Public Policy Enabled by Mobility-as-a-Service
Christina Ditmore, University of Alaska, AnchorageShow Abstract
Mobility as a Service (MaaS) is the concept through which travel whether by public or private transport is planned, booked, and paid for on a single platform through either a service or subscription-based model. MaaS provides a unique opportunity to the public sector to achieve public policy goals by leveraging emerging technologies in favor of the public good. Common policy goals that relate to transportation include equity considerations, environmental impact, congestion mitigation, etc. Strategies to address these policy goals include behavioral incentivization and infrastructure reallocation to name a few. An additional goal that could be included within a MaaS strategic plan is enhancing health related outcomes. This study begins with a review of the current state of MaaS considering potential policy drivers and provides examples of policy objectives that could guide a MaaS solution. It moves on to demonstrate several methods for measuring a specific type of policy objective to better inform the reader on how to measure an identified policy goal.

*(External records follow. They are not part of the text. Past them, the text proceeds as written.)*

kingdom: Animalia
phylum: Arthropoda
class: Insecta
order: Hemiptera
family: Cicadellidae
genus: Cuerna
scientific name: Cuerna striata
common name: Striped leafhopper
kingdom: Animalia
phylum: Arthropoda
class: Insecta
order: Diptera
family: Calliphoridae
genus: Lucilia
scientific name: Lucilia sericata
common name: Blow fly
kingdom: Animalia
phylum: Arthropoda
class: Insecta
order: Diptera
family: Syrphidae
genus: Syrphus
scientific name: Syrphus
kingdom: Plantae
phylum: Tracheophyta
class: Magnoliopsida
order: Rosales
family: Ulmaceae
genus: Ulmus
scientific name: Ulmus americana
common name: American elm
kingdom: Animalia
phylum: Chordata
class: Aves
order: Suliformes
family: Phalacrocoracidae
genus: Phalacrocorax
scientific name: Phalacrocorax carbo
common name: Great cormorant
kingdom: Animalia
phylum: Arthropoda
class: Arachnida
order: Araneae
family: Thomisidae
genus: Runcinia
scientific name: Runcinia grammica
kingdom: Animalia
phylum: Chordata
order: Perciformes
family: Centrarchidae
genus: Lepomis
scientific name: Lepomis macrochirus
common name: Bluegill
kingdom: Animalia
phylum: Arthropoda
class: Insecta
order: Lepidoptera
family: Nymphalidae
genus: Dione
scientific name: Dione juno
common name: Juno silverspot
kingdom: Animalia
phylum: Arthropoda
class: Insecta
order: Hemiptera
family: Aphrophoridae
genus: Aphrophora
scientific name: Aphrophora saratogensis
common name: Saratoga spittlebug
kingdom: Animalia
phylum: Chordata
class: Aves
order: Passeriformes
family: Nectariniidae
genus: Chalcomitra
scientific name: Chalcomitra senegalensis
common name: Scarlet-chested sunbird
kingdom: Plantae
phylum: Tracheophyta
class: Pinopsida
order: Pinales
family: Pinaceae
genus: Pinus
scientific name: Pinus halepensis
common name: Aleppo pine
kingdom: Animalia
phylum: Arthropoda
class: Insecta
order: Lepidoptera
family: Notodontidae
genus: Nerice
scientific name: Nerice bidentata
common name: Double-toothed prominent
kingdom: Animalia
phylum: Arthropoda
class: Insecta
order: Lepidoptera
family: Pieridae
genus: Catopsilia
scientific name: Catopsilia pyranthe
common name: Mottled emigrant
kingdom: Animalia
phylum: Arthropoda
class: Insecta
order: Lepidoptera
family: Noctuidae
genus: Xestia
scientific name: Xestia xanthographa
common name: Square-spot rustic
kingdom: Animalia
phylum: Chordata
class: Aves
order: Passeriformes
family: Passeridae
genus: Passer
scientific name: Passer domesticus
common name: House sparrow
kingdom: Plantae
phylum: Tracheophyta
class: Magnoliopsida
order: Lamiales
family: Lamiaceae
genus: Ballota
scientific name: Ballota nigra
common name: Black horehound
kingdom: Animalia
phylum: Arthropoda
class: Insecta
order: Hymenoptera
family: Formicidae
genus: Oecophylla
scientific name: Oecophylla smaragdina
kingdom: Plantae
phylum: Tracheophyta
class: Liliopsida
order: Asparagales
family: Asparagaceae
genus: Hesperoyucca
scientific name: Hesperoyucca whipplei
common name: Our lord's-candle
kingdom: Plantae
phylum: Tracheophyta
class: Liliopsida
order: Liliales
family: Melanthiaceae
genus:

The Methods section reviews a single study in greater detail to demonstrate how to develop a measurement approach to a data point, in this case, stress, within the definition phase of developing a policy goal for MaaS. The Discussion section reviews implications of this practice within the industry and concludes with suggestions for future studies to improve upon the existing body of work. This study focuses on MaaS as a policy enabler to improve health outcomes as related to the link between stress and commuting.